Keep the wording of the records intact as you retype them, and omit every image.

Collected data
*** Block opens ***

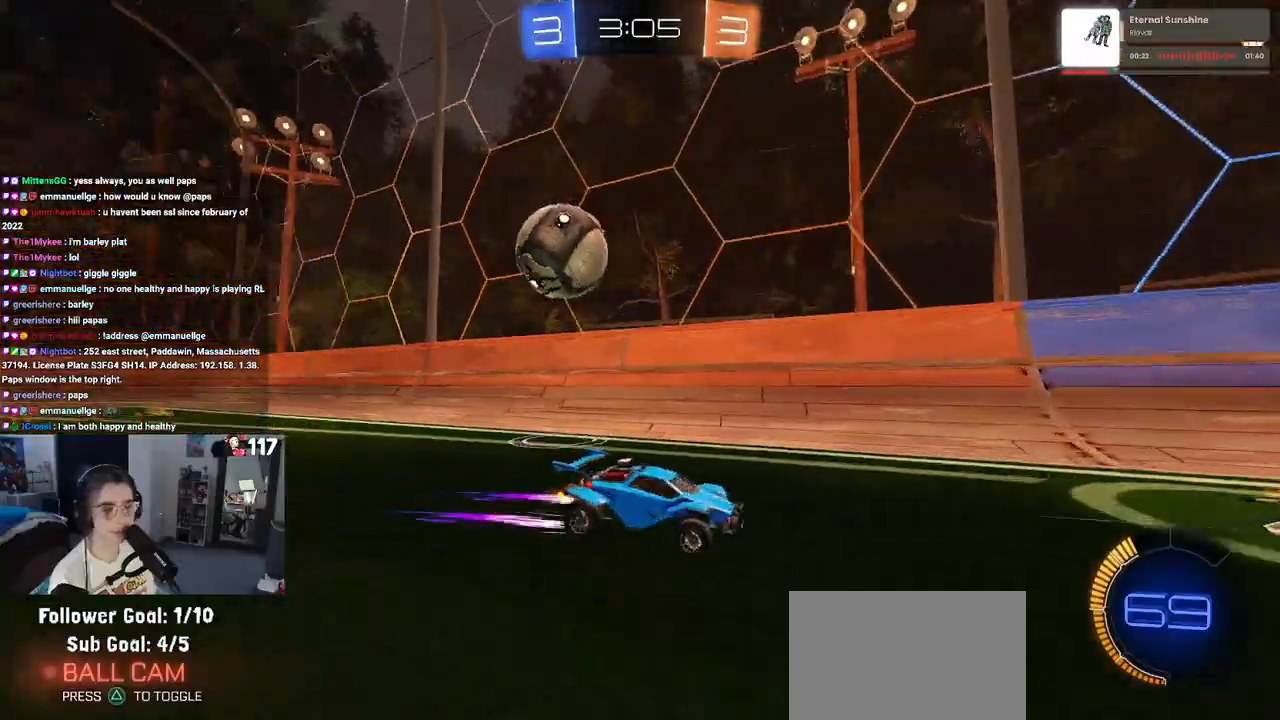
{"buttons": ["L2"], "left_stick": "left", "right_stick": "center", "events": [[283, "L2", "down"], [350, "left_stick", "left"], [367, "SQUARE", "up"], [383, "R2", "up"]]}
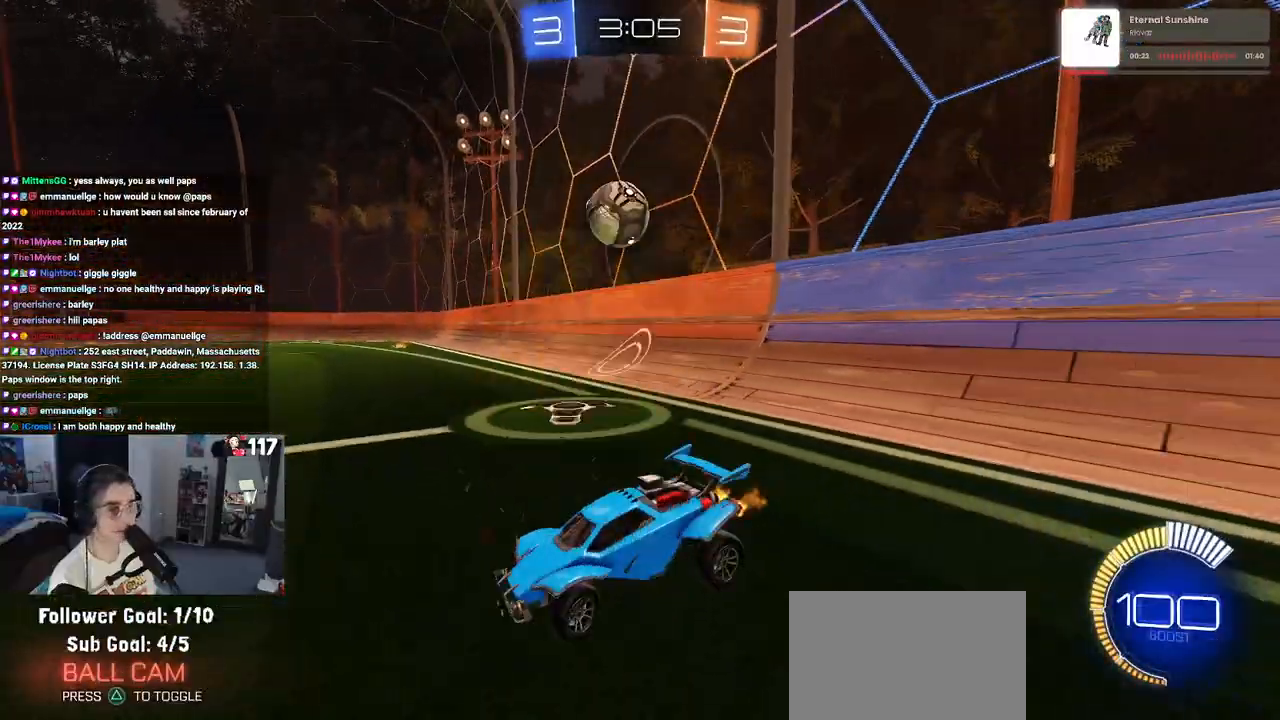
{"buttons": ["R2"], "left_stick": "right", "right_stick": "center", "events": [[250, "R2", "down"], [250, "left_stick", "center"], [283, "L2", "up"], [450, "left_stick", "right"]]}
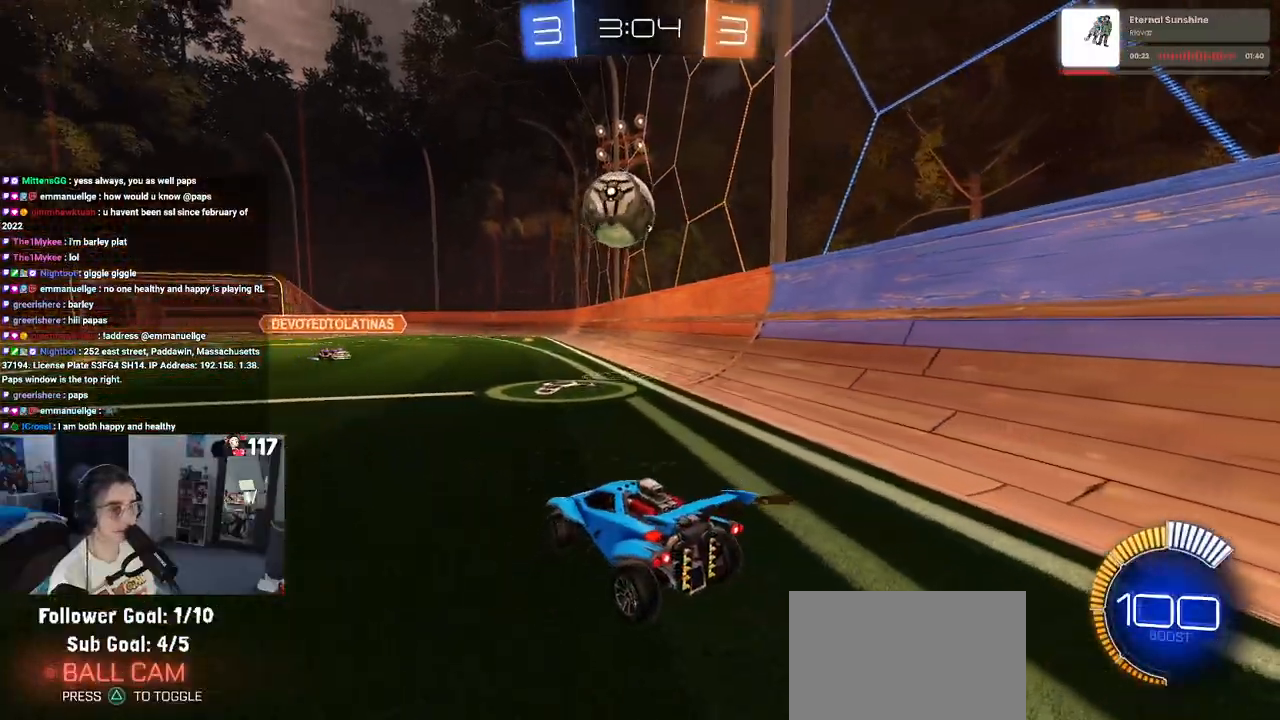
{"buttons": ["CROSS", "R1", "R2"], "left_stick": "up-left", "right_stick": "center", "events": [[167, "R1", "down"], [183, "CROSS", "down"], [217, "left_stick", "down"], [433, "CROSS", "up"], [433, "left_stick", "up"], [483, "left_stick", "up-left"], [500, "CROSS", "down"]]}
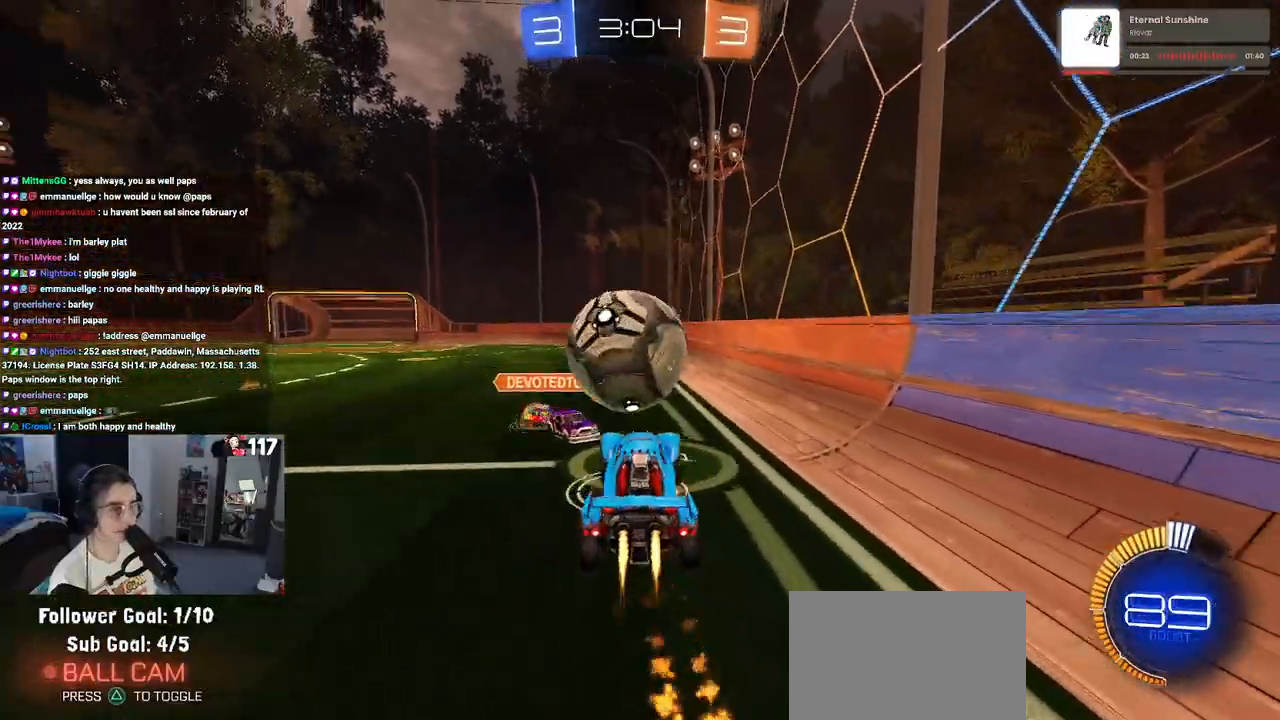
{"buttons": ["SQUARE", "R2"], "left_stick": "down-left", "right_stick": "center", "events": [[67, "SQUARE", "down"], [117, "CROSS", "up"], [133, "left_stick", "down"], [417, "R1", "up"], [500, "left_stick", "down-left"]]}
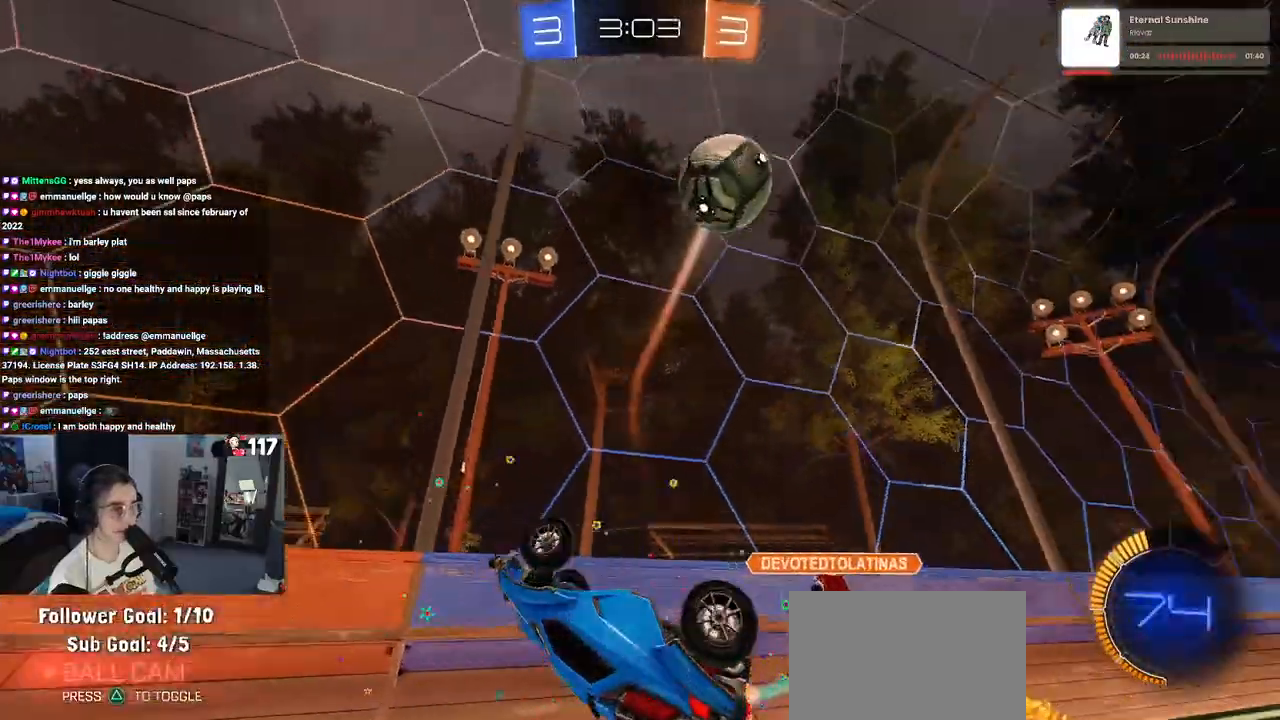
{"buttons": ["R2"], "left_stick": "center", "right_stick": "center", "events": [[100, "left_stick", "left"], [233, "left_stick", "up-left"], [317, "SQUARE", "up"], [433, "left_stick", "center"]]}
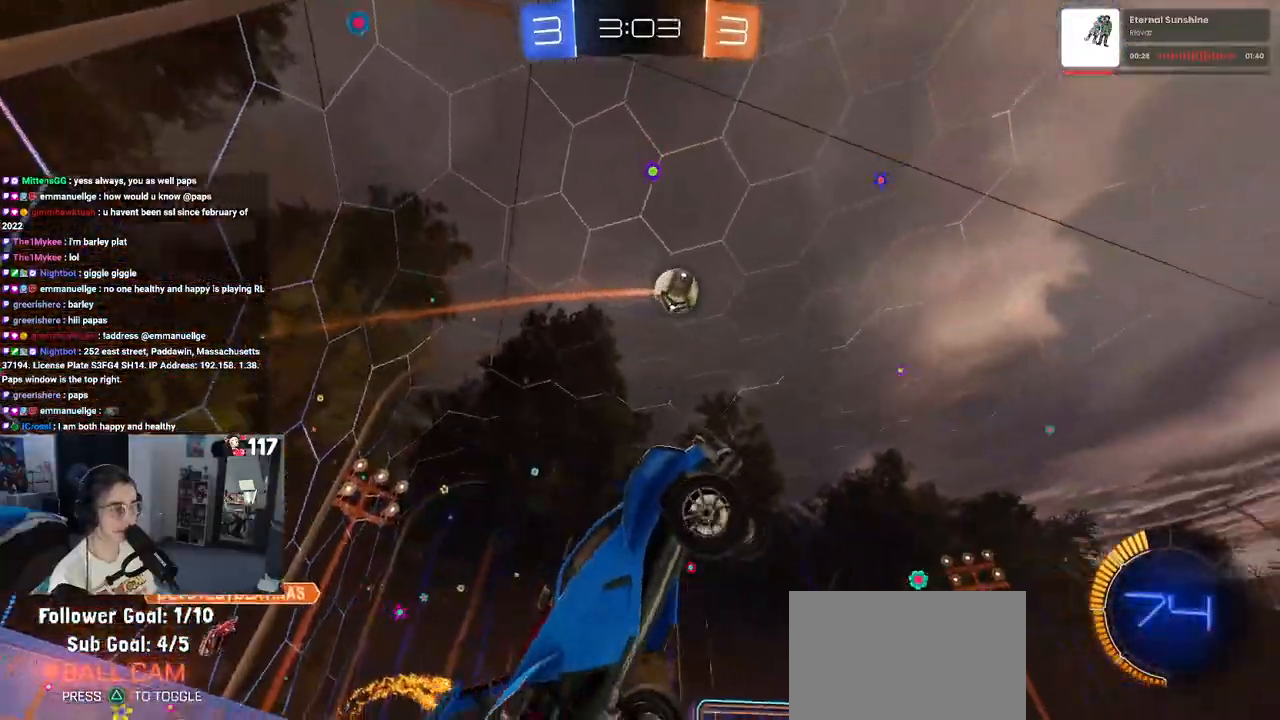
{"buttons": ["R1", "R2"], "left_stick": "left", "right_stick": "center", "events": [[167, "left_stick", "up"], [250, "left_stick", "center"], [283, "R1", "down"], [433, "left_stick", "left"]]}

*** Block closes ***

Result of this task ->
{"buttons": ["L2"], "left_stick": "left", "right_stick": "center", "events": [[283, "L2", "down"], [350, "left_stick", "left"], [367, "SQUARE", "up"], [383, "R2", "up"]]}
{"buttons": ["R2"], "left_stick": "right", "right_stick": "center", "events": [[250, "R2", "down"], [250, "left_stick", "center"], [283, "L2", "up"], [450, "left_stick", "right"]]}
{"buttons": ["CROSS", "R1", "R2"], "left_stick": "up-left", "right_stick": "center", "events": [[167, "R1", "down"], [183, "CROSS", "down"], [217, "left_stick", "down"], [433, "CROSS", "up"], [433, "left_stick", "up"], [483, "left_stick", "up-left"], [500, "CROSS", "down"]]}
{"buttons": ["SQUARE", "R2"], "left_stick": "down-left", "right_stick": "center", "events": [[67, "SQUARE", "down"], [117, "CROSS", "up"], [133, "left_stick", "down"], [417, "R1", "up"], [500, "left_stick", "down-left"]]}
{"buttons": ["R2"], "left_stick": "center", "right_stick": "center", "events": [[100, "left_stick", "left"], [233, "left_stick", "up-left"], [317, "SQUARE", "up"], [433, "left_stick", "center"]]}
{"buttons": ["R1", "R2"], "left_stick": "left", "right_stick": "center", "events": [[167, "left_stick", "up"], [250, "left_stick", "center"], [283, "R1", "down"], [433, "left_stick", "left"]]}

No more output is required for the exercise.